This past week I spoke at the Systems and Software Technology Conference on the topic of Understanding Web Application Security in a "Web 2.0" world, and hung around to hear a few other people speak on topics that I thought were interesting.
Of note, is Paul Anderson's talk on his group's advances in the technology of binary code tracing and code obfuscation tools which his company GrammaTech sells. The first part on dis-assembly and analyis of binary code for vulnerabilities was fascinating - but I think the second portion of his talk was what peaked my attention. Essentially - his company has a suite of tools that will "transform" your code and make it nearly impossible to disassemble (he demonstrated screen shots using IDA Pro). His example was taking cat.exe, a tool we are all familiar with and taking two IDA Pro screen-shots of the binary executable. The first was just the .exe file on its own, showing all the innards and components of the binary. The second was of the same file after Paul's tools had "obfuscated" the code. IDA Pro had no idea what to do with this new binary... it found one function (the main one) and mis-labeled where it was stored (it "found" it in :data)... so this leads me to an interesting concern - so I asked the question ...
If you're now building a toolkit (or rather, perfecting it, since I'm fairly confident stuff like this exists in large quantities anyway already) and it gets into the hands of the people writing the malware (and it will) are we looking at another major set-back for signature based malware detection?

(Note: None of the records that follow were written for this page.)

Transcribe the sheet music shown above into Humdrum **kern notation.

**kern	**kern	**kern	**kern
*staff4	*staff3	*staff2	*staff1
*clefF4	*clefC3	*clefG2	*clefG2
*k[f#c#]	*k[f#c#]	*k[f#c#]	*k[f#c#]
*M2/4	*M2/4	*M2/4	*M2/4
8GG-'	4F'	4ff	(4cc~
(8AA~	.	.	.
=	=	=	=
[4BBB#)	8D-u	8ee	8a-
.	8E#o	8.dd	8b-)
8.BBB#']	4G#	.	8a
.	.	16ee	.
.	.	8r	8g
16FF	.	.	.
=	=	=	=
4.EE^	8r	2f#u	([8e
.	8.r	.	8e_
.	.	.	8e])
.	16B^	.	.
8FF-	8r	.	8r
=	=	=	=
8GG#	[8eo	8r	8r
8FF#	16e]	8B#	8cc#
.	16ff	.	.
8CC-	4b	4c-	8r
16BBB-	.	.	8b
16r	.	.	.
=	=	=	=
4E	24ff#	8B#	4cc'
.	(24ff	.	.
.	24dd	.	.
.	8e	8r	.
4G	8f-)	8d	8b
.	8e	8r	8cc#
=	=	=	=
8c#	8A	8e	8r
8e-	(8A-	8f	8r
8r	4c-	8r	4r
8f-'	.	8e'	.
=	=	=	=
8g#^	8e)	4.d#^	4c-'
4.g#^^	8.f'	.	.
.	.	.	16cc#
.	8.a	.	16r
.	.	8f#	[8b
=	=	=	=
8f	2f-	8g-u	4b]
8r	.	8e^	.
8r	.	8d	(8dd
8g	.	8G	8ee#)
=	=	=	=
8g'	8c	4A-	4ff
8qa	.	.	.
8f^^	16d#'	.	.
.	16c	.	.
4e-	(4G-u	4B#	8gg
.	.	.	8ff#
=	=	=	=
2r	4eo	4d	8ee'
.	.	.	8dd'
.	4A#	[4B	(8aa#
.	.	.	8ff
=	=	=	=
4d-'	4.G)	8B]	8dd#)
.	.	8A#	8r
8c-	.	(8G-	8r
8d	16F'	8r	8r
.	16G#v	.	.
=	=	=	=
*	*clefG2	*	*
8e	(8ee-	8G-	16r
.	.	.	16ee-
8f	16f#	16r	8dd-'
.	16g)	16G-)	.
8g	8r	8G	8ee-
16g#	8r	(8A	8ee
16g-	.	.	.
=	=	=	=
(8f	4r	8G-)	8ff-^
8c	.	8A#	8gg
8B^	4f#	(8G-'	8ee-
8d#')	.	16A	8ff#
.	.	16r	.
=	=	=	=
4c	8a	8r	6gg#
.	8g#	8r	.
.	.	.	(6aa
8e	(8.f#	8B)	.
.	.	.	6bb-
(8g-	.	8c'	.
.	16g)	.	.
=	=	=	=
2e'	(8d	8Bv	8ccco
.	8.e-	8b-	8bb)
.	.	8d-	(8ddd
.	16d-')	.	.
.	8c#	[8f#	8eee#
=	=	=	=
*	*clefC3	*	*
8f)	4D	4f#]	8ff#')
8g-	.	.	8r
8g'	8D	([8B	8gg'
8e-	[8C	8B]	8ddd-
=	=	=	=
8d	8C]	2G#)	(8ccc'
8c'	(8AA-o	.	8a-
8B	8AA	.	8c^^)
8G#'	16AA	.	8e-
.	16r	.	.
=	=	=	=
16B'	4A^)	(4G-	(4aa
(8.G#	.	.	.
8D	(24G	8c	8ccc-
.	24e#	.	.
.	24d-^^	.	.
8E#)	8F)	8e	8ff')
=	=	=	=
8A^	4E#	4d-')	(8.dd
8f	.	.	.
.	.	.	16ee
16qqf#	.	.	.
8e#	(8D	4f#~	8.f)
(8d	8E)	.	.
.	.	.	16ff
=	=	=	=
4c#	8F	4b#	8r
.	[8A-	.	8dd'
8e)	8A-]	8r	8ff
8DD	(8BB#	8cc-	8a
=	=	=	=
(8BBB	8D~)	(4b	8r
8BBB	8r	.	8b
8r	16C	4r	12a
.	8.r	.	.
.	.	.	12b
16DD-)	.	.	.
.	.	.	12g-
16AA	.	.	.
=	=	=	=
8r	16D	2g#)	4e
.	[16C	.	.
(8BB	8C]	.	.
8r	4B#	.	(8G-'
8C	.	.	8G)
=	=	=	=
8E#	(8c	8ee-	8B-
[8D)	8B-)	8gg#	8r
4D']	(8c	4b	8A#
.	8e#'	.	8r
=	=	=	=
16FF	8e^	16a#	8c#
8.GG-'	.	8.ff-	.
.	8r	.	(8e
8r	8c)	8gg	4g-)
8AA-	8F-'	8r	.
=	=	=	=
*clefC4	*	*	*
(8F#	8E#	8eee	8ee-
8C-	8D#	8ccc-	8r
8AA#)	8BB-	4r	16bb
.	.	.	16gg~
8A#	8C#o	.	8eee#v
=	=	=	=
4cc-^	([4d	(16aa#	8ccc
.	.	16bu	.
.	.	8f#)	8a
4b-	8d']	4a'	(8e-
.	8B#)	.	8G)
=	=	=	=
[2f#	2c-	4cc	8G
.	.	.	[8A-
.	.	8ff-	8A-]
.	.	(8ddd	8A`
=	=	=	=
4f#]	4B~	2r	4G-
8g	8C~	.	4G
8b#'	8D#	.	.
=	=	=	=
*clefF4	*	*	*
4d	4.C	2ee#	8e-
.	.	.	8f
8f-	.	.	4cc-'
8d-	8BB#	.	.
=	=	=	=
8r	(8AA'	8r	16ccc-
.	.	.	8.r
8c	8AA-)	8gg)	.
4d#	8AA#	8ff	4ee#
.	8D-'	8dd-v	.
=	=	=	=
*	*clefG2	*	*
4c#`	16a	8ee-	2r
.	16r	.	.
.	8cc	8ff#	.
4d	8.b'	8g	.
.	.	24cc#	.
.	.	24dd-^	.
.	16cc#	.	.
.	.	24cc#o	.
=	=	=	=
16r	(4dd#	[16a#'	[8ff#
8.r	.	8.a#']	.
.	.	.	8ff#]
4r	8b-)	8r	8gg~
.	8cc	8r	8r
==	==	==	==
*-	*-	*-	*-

You can see this two ways, or so I think. You can look at it and say "well, this technology will change how we detect viruses and such; when it gets into the "wrong hands" it will set the good guys back pretty bad. The second way to really look at this is a two-pronged though. We're already finding code that's polymorphic and self-changing to evade detection, these tools will only further the cause and give that process enterprise-level assistance. Next - signature-based malware detection is a fairly dying and outdated method anyway...right?
So now I guess the ante has been raised in the perpetual arms race between the white-hats and black-hats. With more and more tools coming out to assist in DRM, PI security (through binary code obfuscation) are we really wasting efforts? Naturally you can guess I have my own opinion - but I'd like you to think about it for yourself.